**Задание**
Почему, согласно тексту об опере «Тяжба», братья Бурдюковы судятся? Ответьте в одном–трех предложениях.

**Текст для анализа**
__________________________________________________

Еще одна опера, которая вошла в спектакль «Гоголиада» – «Тяжба» Светланы Нестеровой. Она тоже ученица Бориса Тищенко, тоже любит литературу, юмор и гротеск. У нее, например, есть сочинение по Хармсу, «Рапсодия на алкогольную тему» по рассказу Семена Альтова, а также хоровой цикл «Неведомому Богу» на стихи Блока, Ахматовой и Бродского. У Гоголя «Тяжба» – это всего одна недописанная сцена. У Нестеровой и либреттиста Веры Куприяновой (она, кстати, автор либретто и «Коляски») это полноценное драматическое произведение.

Один из братьев Бурдюковых подольстился к тетушке, и она перед смертью отписала ему все наследство, а второму брату завещала свои юбки и всякий хлам. Но штука в том, что расписалась она незарборчиво. Это и есть предмет тяжбы. Второй брат требует признать завещание недействительным.

Вот сцена, в которой интриган Павел Бурдюков подсовывает умирающей тетушке на подпись завещание в свою пользу. Тетушка в беспамятстве.

Павел Бурдюков

Извольте подписать, тетушка! Тетушка! Тетушка! Вы меня слышите?

Тетушка

Какой веселенький ситец! Прасковья Федоровна, однако же, находит, что лучше, если бы клеточки были помельче и чтобы не коричневые были крапинки, а голубые.

Павел Бурдюков

Тетушка! Тетушка! Скорее! Распишитесь вот здесь!

Тетушка

Сестре ее прислали материйку — это такое очарование: полосочки узенькие-узенькие, какие только может представить воображение человеческое, фон голубой и через полоску все глазки и лапки, глазки и лапки, глазки и лапки, глазки и лапки, глазки и лапки, глазки и лапки…

Павел Бурдюков

Тетушка! Потом поговорим про глазки. Пишите, пишите, вот здесь пишите: Евдокия Жеребцова, Евдокия Жеребцова, Евдокия Жеребцова! Черт знает что нацарапала, и разобрать нельзя!

Тетушка преставилась. Зачитывают завещание усопшей.

__________________________________________________

**Фрагменты записей**
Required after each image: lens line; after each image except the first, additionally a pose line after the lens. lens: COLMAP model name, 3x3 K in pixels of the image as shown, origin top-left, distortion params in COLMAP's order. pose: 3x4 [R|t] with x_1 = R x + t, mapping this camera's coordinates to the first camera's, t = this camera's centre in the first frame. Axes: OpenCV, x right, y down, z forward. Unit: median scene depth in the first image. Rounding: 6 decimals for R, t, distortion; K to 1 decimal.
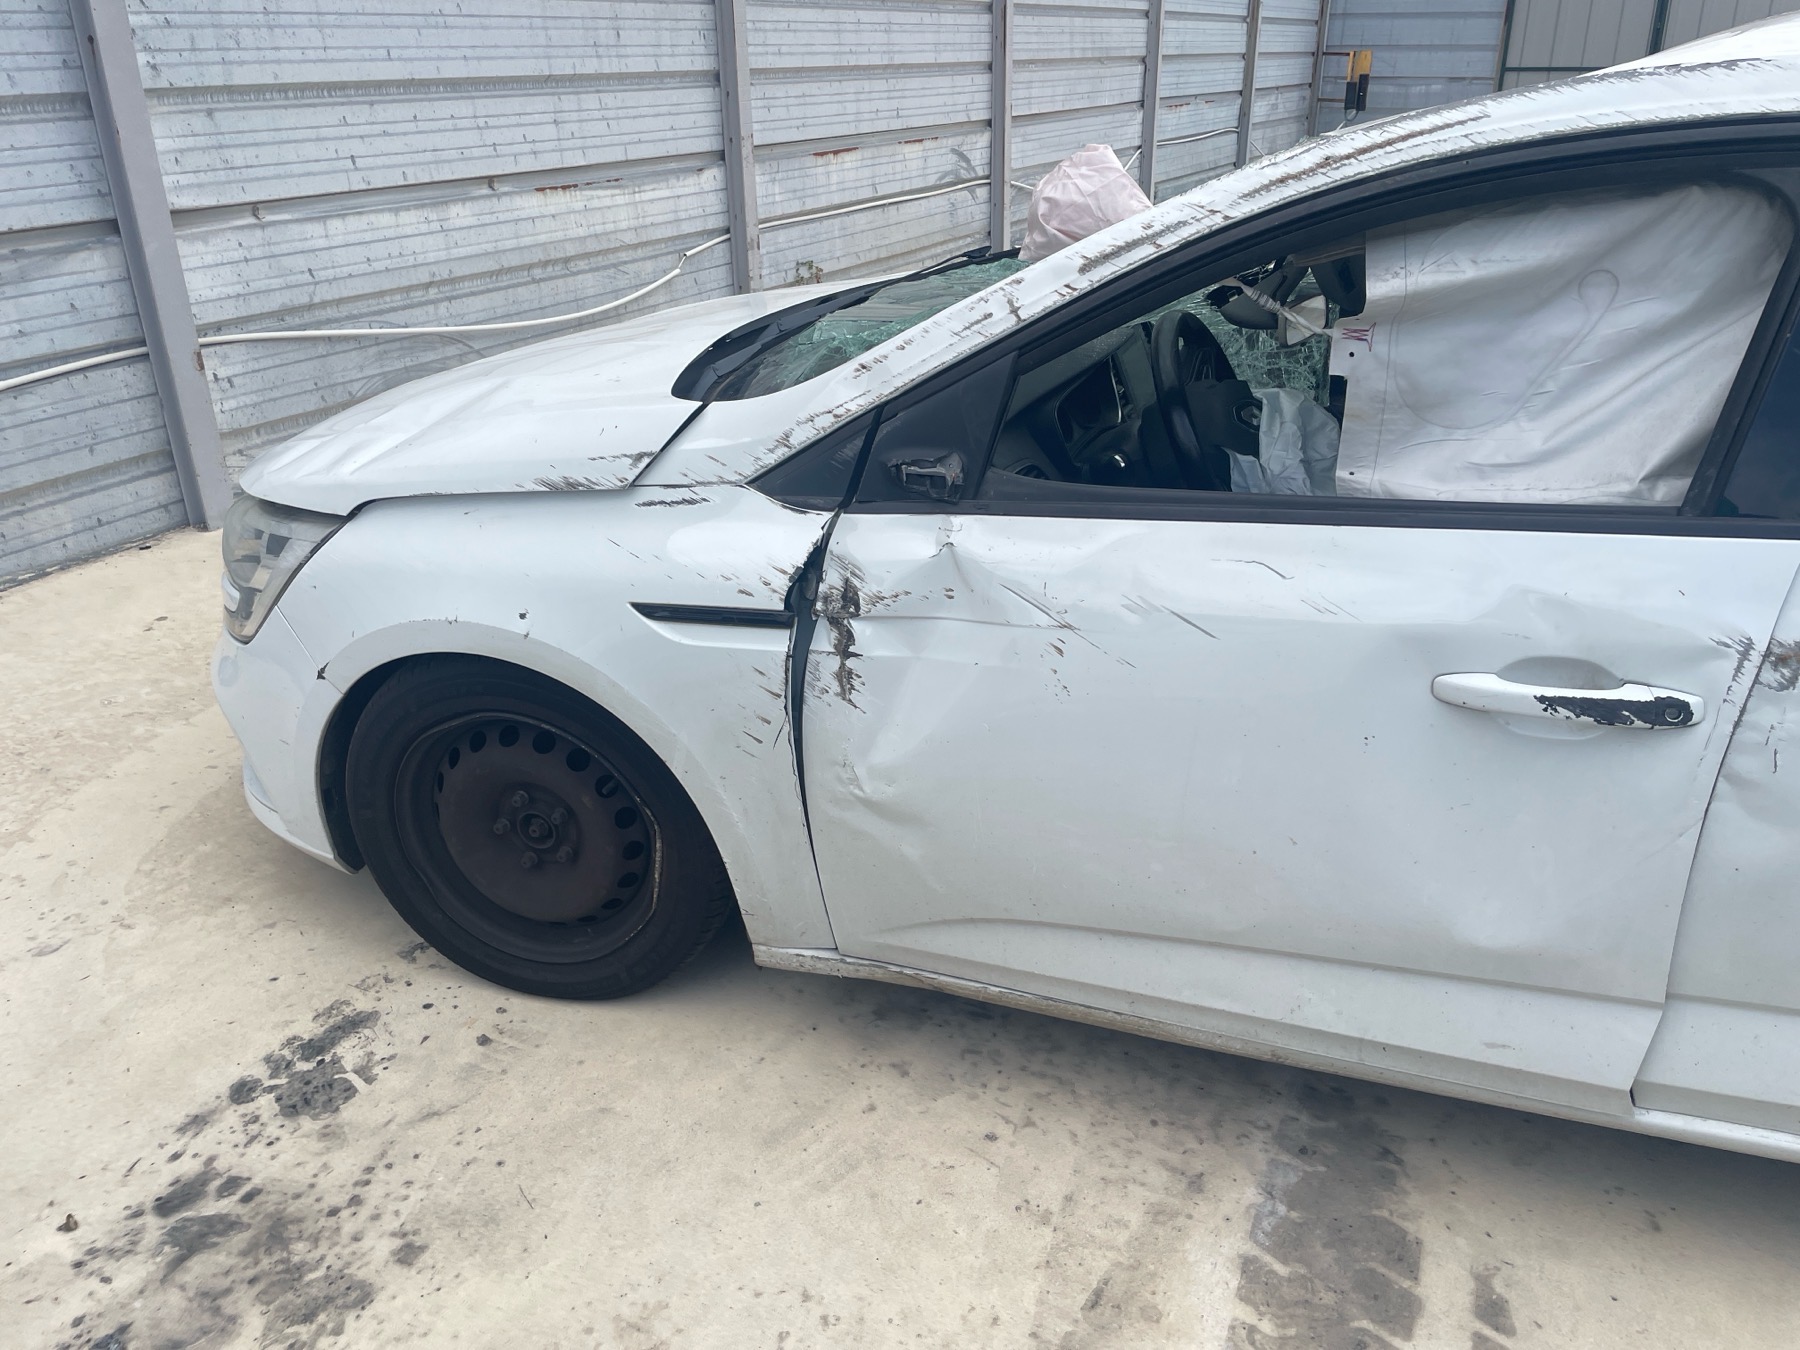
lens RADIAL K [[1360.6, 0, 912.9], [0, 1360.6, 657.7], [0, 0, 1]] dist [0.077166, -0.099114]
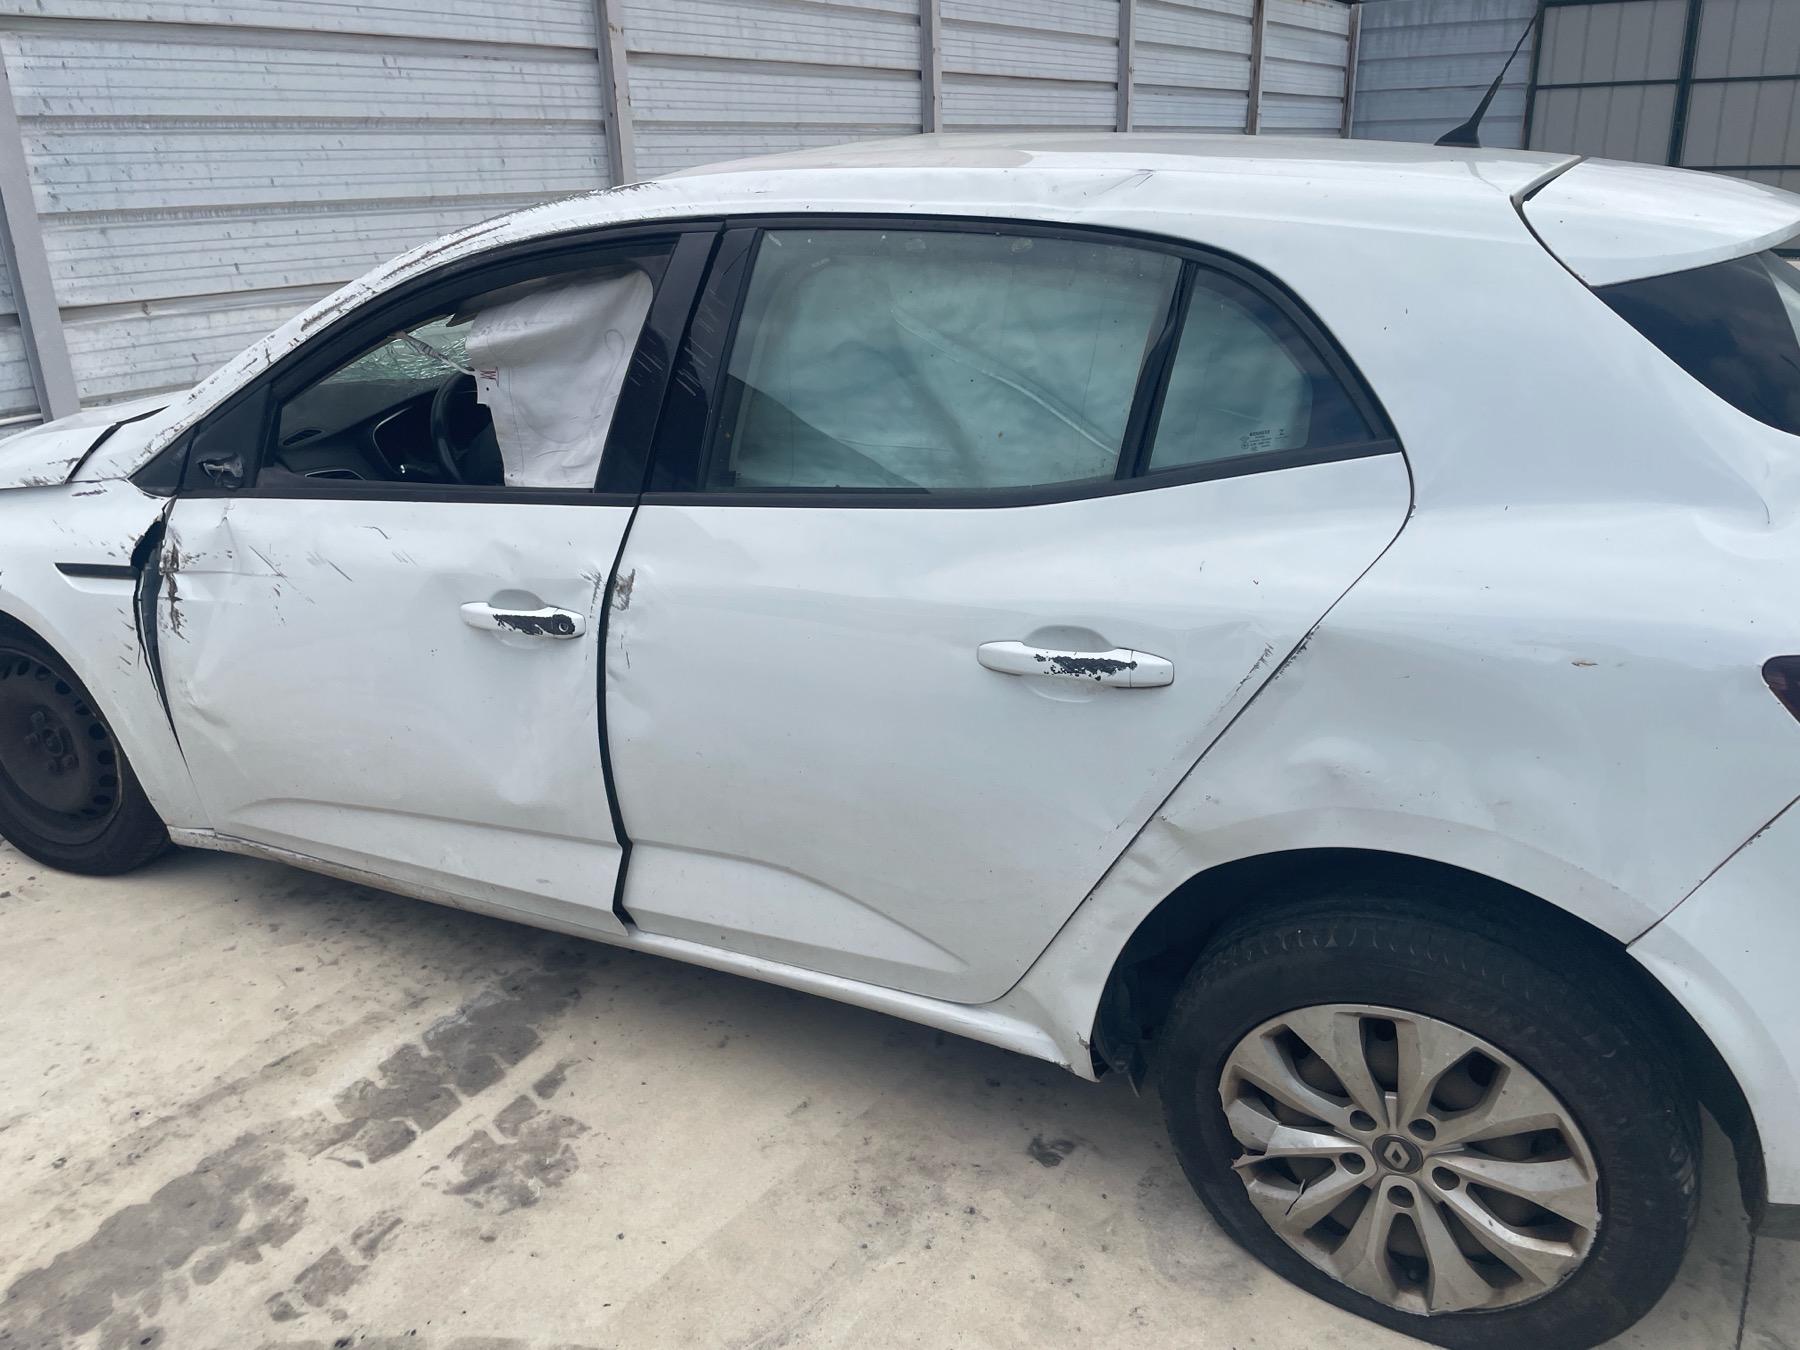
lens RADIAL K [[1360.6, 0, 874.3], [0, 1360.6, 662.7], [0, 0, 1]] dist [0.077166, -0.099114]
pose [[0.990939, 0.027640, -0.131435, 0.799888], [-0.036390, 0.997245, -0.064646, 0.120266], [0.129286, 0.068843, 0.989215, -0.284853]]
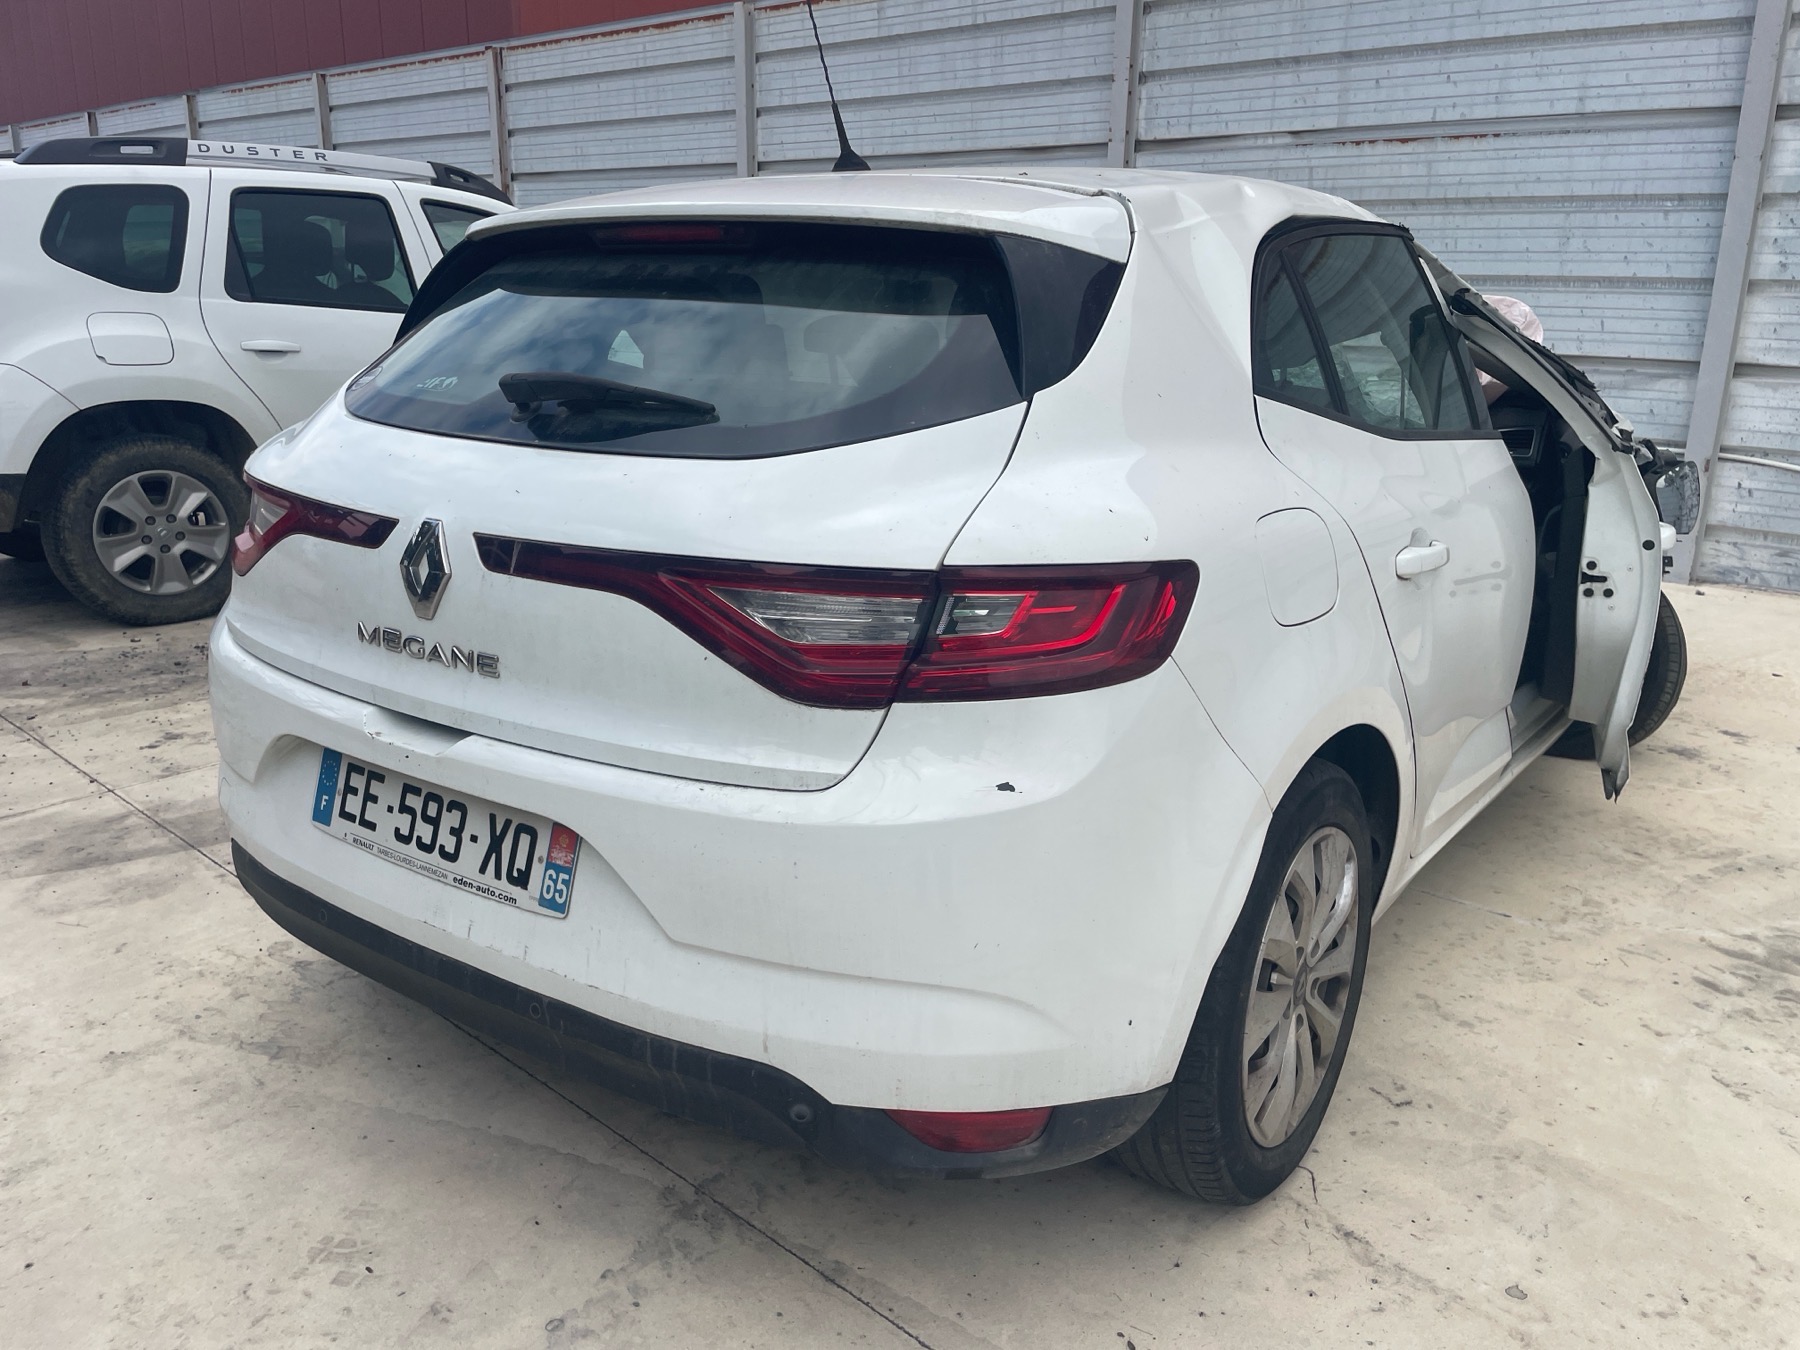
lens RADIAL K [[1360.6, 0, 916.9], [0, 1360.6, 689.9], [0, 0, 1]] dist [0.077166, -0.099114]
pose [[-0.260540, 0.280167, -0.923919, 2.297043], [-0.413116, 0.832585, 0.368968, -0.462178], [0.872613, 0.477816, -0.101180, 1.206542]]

__________________________________________________

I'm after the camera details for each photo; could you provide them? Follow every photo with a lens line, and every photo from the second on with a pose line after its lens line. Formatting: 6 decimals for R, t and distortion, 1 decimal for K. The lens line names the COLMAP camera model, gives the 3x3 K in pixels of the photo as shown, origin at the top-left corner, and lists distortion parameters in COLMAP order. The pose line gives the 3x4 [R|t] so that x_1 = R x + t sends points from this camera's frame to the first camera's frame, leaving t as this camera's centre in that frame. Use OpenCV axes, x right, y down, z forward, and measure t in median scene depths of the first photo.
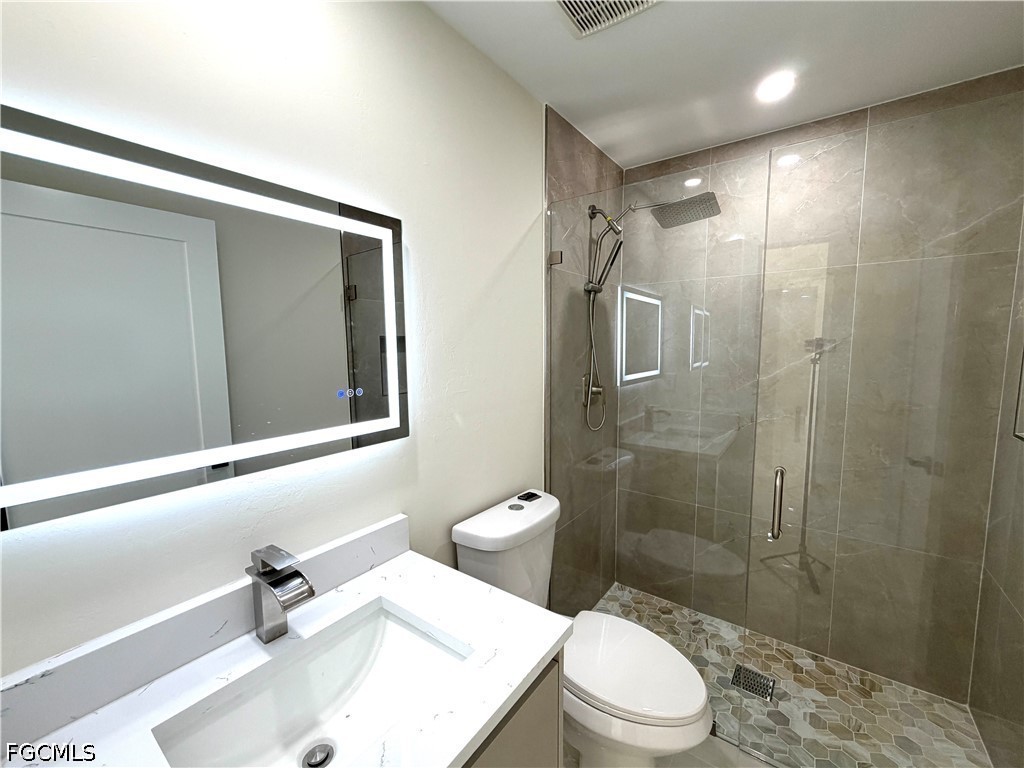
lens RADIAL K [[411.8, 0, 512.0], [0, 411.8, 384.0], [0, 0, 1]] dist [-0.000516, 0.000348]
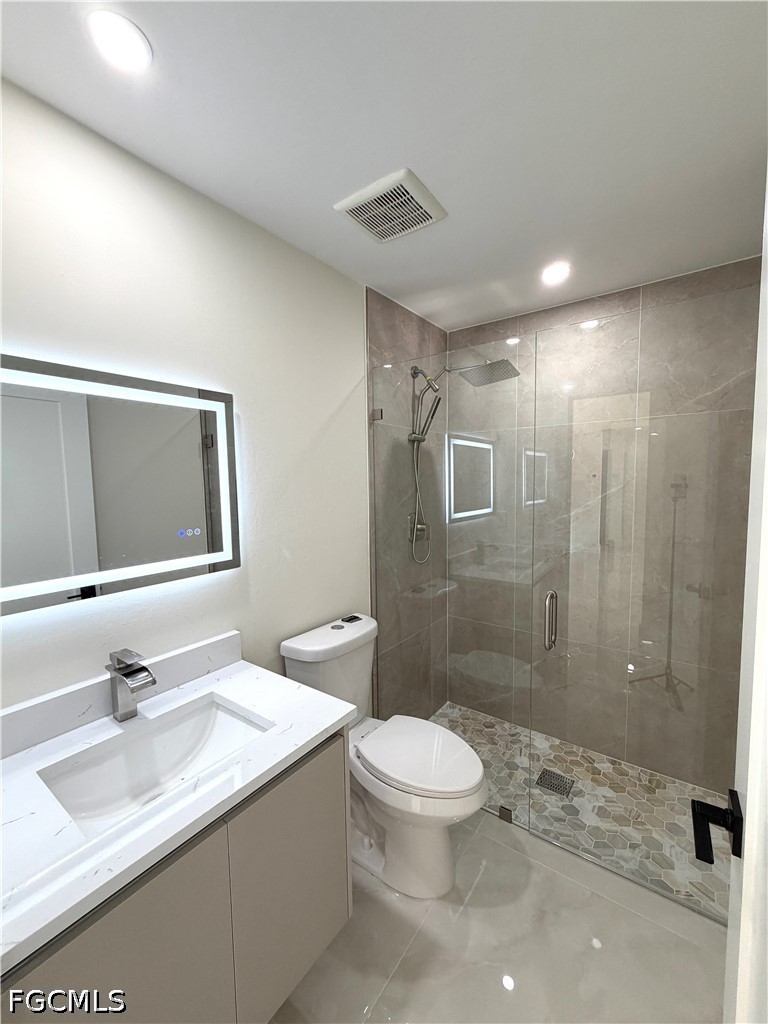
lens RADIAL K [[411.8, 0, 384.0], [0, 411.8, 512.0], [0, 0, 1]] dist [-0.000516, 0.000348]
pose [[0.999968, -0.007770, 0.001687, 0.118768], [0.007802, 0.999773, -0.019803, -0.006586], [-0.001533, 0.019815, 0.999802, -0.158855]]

__________________________________________________

**Ответ**
Перед смертью тетушка отписала все наследство брату, который к ней подольстился, а второму оставила юбки и всякий хлам. Но расписалась она неразборчиво, и эта подпись стала предметом тяжбы. Поэтому второй брат требует признать завещание недействительным.